Along with the house vocal competition in September, it’s one of the highest profile events in the house calendar, which invites participation from a large number of pupils and around which a healthy sense of competition blooms. Over the last couple of years, the weather on the day has been glorious and the afternoon of the competition has had an almost festival atmosphere, with pupils making banners and trips to the ice cream van; just like at Glastonbury, face paint abounds on Parliament Hill. For Y13, the athletics competition is also their final opportunity to represent their House, which for many has been a much-valued part of their Highgate experience over the past five years.
As the reality of the school’s closing sank in, and I began to get to grips with the practicalities of remote learning, my thoughts turned to the competitions that won’t be taking place this summer, along with all the other, smaller scale but no less important, experiences that the house system provides. Pupils sometimes moan about the pastoral slots in their timetables – “can we have double break instead?” is a question that many tutors and Heads of House will have heard during their tenure – but that daily contact time with peers is a reliable and grounding anchor in a sometimes frenetic schedule, and lasting friendships born of proximity blossom during years of registration and tutor periods where the only obligation is simply to be together for a few minutes. Longer-standing Heads of House see this every year when the Y13s take their House yearbook photo: the heart-warming sense of camaraderie and shared identity displayed by pupils who, less than five years ago, gathered somewhat suspiciously for their first Y9 registration, wondering whether they’d have anything in common with the fourteen others with whom they’d been thrown together by geography and chance. Luckily, this year’s Y13 were able to take their photos before school closed, ensuring that this Highgate tradition didn’t fall victim to the virus.
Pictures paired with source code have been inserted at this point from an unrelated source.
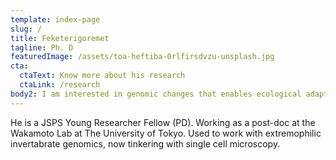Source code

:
 ```yaml
---
template: index-page
slug: /
title: Feketerigoremet
tagline: Ph. D
featuredImage: /assets/toa-heftiba-0rlfirsdvzu-unsplash.jpg
cta:
  ctaText: Know more about his research
  ctaLink: /research
body2: I am interested in genomic changes that enables ecological adaptation.
---
```

He is a JSPS Young Researcher Fellow (PD). Working as a post-doc at the Wakamoto Lab at The University of Tokyo. Used to work with extremophilic invertabrate genomics, now tinkering with single cell microscopy.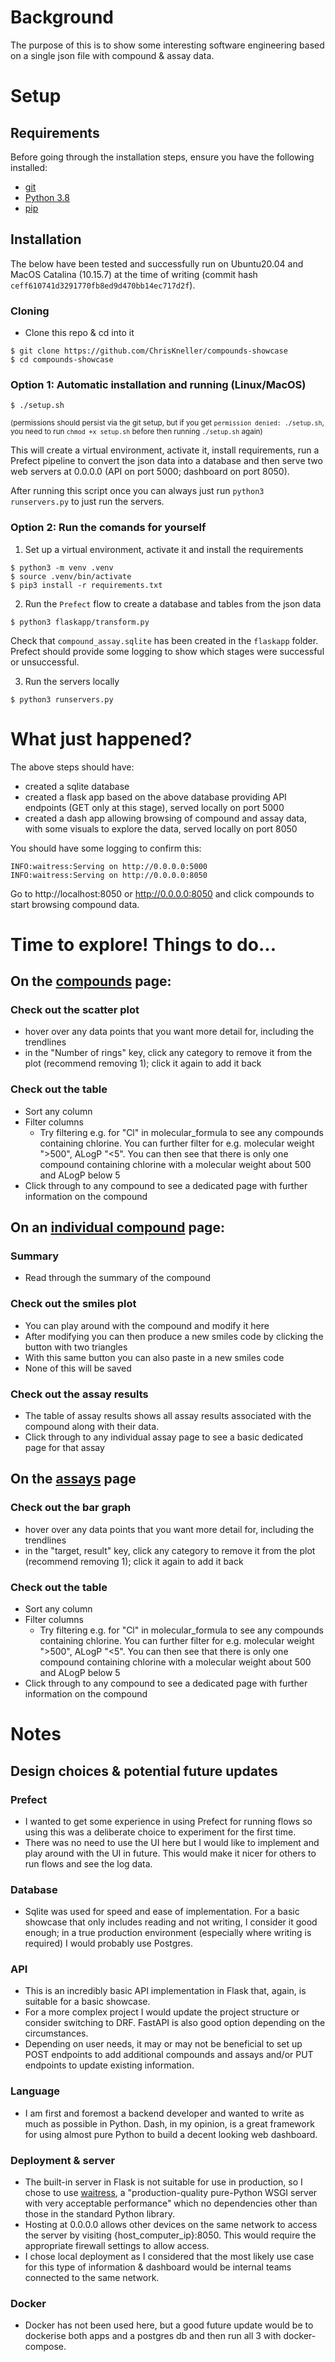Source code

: # Background

The purpose of this is to show some interesting software engineering based on a single json file with compound & assay data.

# Setup

## Requirements

Before going through the installation steps, ensure you have the following installed:
- [git](https://git-scm.com/book/en/v2/Getting-Started-Installing-Git)
- [Python 3.8](https://www.python.org/downloads/release/python-380/)
- [pip](https://pip.pypa.io/en/stable/installation/)

## Installation

The below have been tested and successfully run on Ubuntu20.04 and MacOS Catalina (10.15.7) at the time of writing (commit hash `ceff610741d3291770fb8ed9d470bb14ec717d2f`).

### Cloning

- Clone this repo & cd into it

```shell
$ git clone https://github.com/ChrisKneller/compounds-showcase
$ cd compounds-showcase
```

### Option 1: Automatic installation and running (Linux/MacOS)

```shell
$ ./setup.sh
```

<sub>(permissions should persist via the git setup, but if you get `permission denied: ./setup.sh`, you need to run `chmod +x setup.sh` before then running `./setup.sh` again)</sub>

This will create a virtual environment, activate it, install requirements, run a Prefect pipeline to convert the json data into a database and then serve two web servers at 0.0.0.0 (API on port 5000; dashboard on port 8050).

After running this script once you can always just run `python3 runservers.py` to just run the servers.

### Option 2: Run the comands for yourself

1. Set up a virtual environment, activate it and install the requirements

```shell
$ python3 -m venv .venv
$ source .venv/bin/activate
$ pip3 install -r requirements.txt
```

2. Run the `Prefect` flow to create a database and tables from the json data

```shell
$ python3 flaskapp/transform.py
```

Check that `compound_assay.sqlite` has been created in the `flaskapp` folder. Prefect should provide some logging to show which stages were successful or unsuccessful.

3. Run the servers locally

```shell
$ python3 runservers.py
```

# What just happened?

The above steps should have:

- created a sqlite database
- created a flask app based on the above database providing API endpoints (GET only at this stage), served locally on port 5000 
- created a dash app allowing browsing of compound and assay data, with some visuals to explore the data, served locally on port 8050 

You should have some logging to confirm this:

```text
INFO:waitress:Serving on http://0.0.0.0:5000
INFO:waitress:Serving on http://0.0.0.0:8050
```

Go to http://localhost:8050 or http://0.0.0.0:8050 and click compounds to start browsing compound data.

# Time to explore! Things to do...

 ## On the [compounds](http://0.0.0.0:8050/compounds) page:
 
 ### Check out the scatter plot
- hover over any data points that you want more detail for, including the trendlines
- in the "Number of rings" key, click any category to remove it from the plot (recommend removing 1); click it again to add it back

### Check out the table
 - Sort any column
 - Filter columns
	 - Try filtering e.g. for "Cl" in molecular_formula to see any compounds containing chlorine. You can further filter for e.g. molecular weight ">500", ALogP "<5". You can then see that there is only one compound containing chlorine with a molecular weight about 500 and ALogP below 5
- Click through to any compound to see a dedicated page with further information on the compound

## On an [individual compound](http://0.0.0.0:8050/compounds/1175669) page:
### Summary
- Read through the summary of the compound
### Check out the smiles plot
- You can play around with the compound and modify it here
- After modifying you can then produce a new smiles code by clicking the button with two triangles
- With this same button you can also paste in a new smiles code
- None of this will be saved
### Check out the assay results
- The table of assay results shows all assay results associated with the compound along with their data.
- Click through to any individual assay page to see a basic dedicated page for that assay

## On the [assays](http://0.0.0.0:8050/assays) page

### Check out the bar graph
- hover over any data points that you want more detail for, including the trendlines
- in the "target, result" key, click any category to remove it from the plot (recommend removing 1); click it again to add it back

### Check out the table
 - Sort any column
 - Filter columns
	 - Try filtering e.g. for "Cl" in molecular_formula to see any compounds containing chlorine. You can further filter for e.g. molecular weight ">500", ALogP "<5". You can then see that there is only one compound containing chlorine with a molecular weight about 500 and ALogP below 5
- Click through to any compound to see a dedicated page with further information on the compound

# Notes

## Design choices & potential future updates

### Prefect

- I wanted to get some experience in using Prefect for running flows so using this was a deliberate choice to experiment for the first time.
- There was no need to use the UI here but I would like to implement and play around with the UI in future. This would make it nicer for others to run flows and see the log data.

### Database

- Sqlite was used for speed and ease of implementation. For a basic showcase that only includes reading and not writing, I consider it good enough; in a true production environment (especially where writing is required) I would probably use Postgres.

### API
- This is an incredibly basic API implementation in Flask that, again, is suitable for a basic showcase.
- For a more complex project I would update the project structure or consider switching to DRF. FastAPI is also good option depending on the circumstances.
- Depending on user needs, it may or may not be beneficial to set up POST endpoints to add additional compounds and assays and/or PUT endpoints to update existing information.

### Language
- I am first and foremost a backend developer and wanted to write as much as possible in Python. Dash, in my opinion, is a great framework for using almost pure Python to build a decent looking web dashboard.

### Deployment & server
- The built-in server in Flask is not suitable for use in production, so I chose to use [waitress](https://github.com/Pylons/waitress), a "production-quality pure-Python WSGI server with very acceptable performance" which no dependencies other than those in the standard Python library.
- Hosting at 0.0.0.0 allows other devices on the same network to access the server by visiting {host_computer_ip}:8050. This would require the appropriate firewall settings to allow access.
- I chose local deployment as I considered that the most likely use case for this type of information & dashboard would be internal teams connected to the same network.

### Docker
- Docker has not been used here, but a good future update would be to dockerise both apps and a postgres db and then run all 3 with docker-compose.

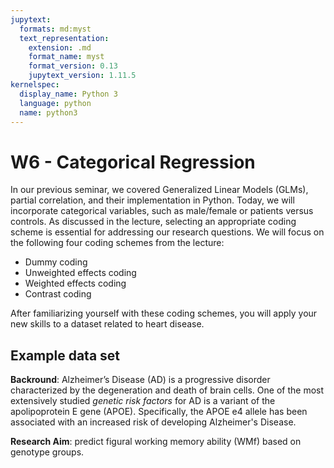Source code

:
 ```yaml
---
jupytext:
  formats: md:myst
  text_representation:
    extension: .md
    format_name: myst
    format_version: 0.13
    jupytext_version: 1.11.5
kernelspec:
  display_name: Python 3
  language: python
  name: python3
---
```


# W6 - Categorical Regression

In our previous seminar, we covered Generalized Linear Models (GLMs), partial correlation, and their implementation in Python. Today, we will incorporate categorical variables, such as male/female or patients versus controls. As discussed in the lecture, selecting an appropriate coding scheme is essential for addressing our research questions. We will focus on the following four coding schemes from the lecture:

- Dummy coding
- Unweighted effects coding
- Weighted effects coding
- Contrast coding

After familiarizing yourself with these coding schemes, you will apply your new skills to a dataset related to heart disease.

## Example data set

**Backround**: Alzheimer’s Disease (AD) is a progressive disorder characterized by the degeneration and death of brain cells. One of the most extensively studied *genetic risk factors* for AD is a variant of the apolipoprotein E gene (APOE). Specifically, the APOE e4 allele has been associated with an increased risk of developing Alzheimer's Disease.

**Research Aim**: predict figural working memory ability (WMf) based on genotype groups.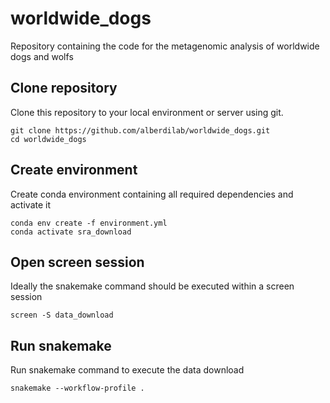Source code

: # worldwide_dogs
Repository containing the code for the metagenomic analysis of worldwide dogs and wolfs

## Clone repository

Clone this repository to your local environment or server using git.

```
git clone https://github.com/alberdilab/worldwide_dogs.git
cd worldwide_dogs
```

## Create environment

Create conda environment containing all required dependencies and activate it

```
conda env create -f environment.yml
conda activate sra_download
```

## Open screen session

Ideally the snakemake command should be executed within a screen session

```
screen -S data_download
```


## Run snakemake

Run snakemake command to execute the data download

```
snakemake --workflow-profile .
```
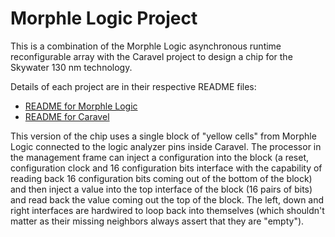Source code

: <!---
< SPDX-FileCopyrightText: Copyright 2020 Jecel Mattos de Assumpcao Jr
< 
< SPDX-License-Identifier: Apache-2.0 
< 
< Licensed under the Apache License, Version 2.0 (the "License");
< you may not use this file except in compliance with the License.
< You may obtain a copy of the License at
< 
<     https://www.apache.org/licenses/LICENSE-2.0
< 
< Unless required by applicable law or agreed to in writing, software
< distributed under the License is distributed on an "AS IS" BASIS,
< WITHOUT WARRANTIES OR CONDITIONS OF ANY KIND, either express or implied.
< See the License for the specific language governing permissions and
< limitations under the License.
--->
# Morphle Logic Project

This is a combination of the Morphle Logic asynchronous runtime reconfigurable array with the Caravel project to design a chip for the Skywater 130 nm technology.

Details of each project are in their respective README files:

- [README for Morphle Logic](README_MORPHLE_LOGIC.md)
- [README for Caravel](README_CARAVEL.md)

This version of the chip uses a single block of "yellow cells" from Morphle Logic connected to the logic analyzer pins inside Caravel. The processor in the management frame can inject a configuration into the block (a reset, configuration clock and 16 configuration bits interface with the capability of reading back 16 configuration bits coming out of the bottom of the block) and then inject a value into the top interface of the block (16 pairs of bits) and read back the value coming out the top of the block. The left, down and right interfaces are hardwired to loop back into themselves (which shouldn't matter as their missing neighbors always assert that they are "empty").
But how to maintain this sense of togetherness and community when we’re physically far apart? This term, some of those pastoral slots will find their way back into the timetable; I’m already experimenting with Zoom backdrops for potential online house assemblies (currently tempted by a Tiger King montage). The house captains, who probably thought their tenure was at an end, will also have a significant role to play, helping to create a weekly house newsletter where jokes, photos and recommendations can be shared amongst the house. We may not be able to replicate exactly the in-school experience, where so many important connections are made in passing – a word of praise in the corridor, a wave from across the Quad – but I think the requirement to actively create these moments of togetherness; to commit to them by logging on and signalling one’s presence, will underline their value. And although house athletics might not have taken place on 22 April as planned, my daily run might have lead me to Parliament Hill, and my lap of the outside of the closed-off athletics track might count as an uncontested victory for Northgate…
Heather Isaksen has been a Classics teacher at Highgate since 2014, and Head of Northgate since 2016. Since September she has also been Senior Head of House, although sadly this hasn’t given Northgate the advantage in the Charley Cup she was anticipating. She enjoys whisky, yoga and mountains, although not usually in that order. Many pupils will recognise her prized Love Island water bottle, which she has now lost in almost every classroom in the school.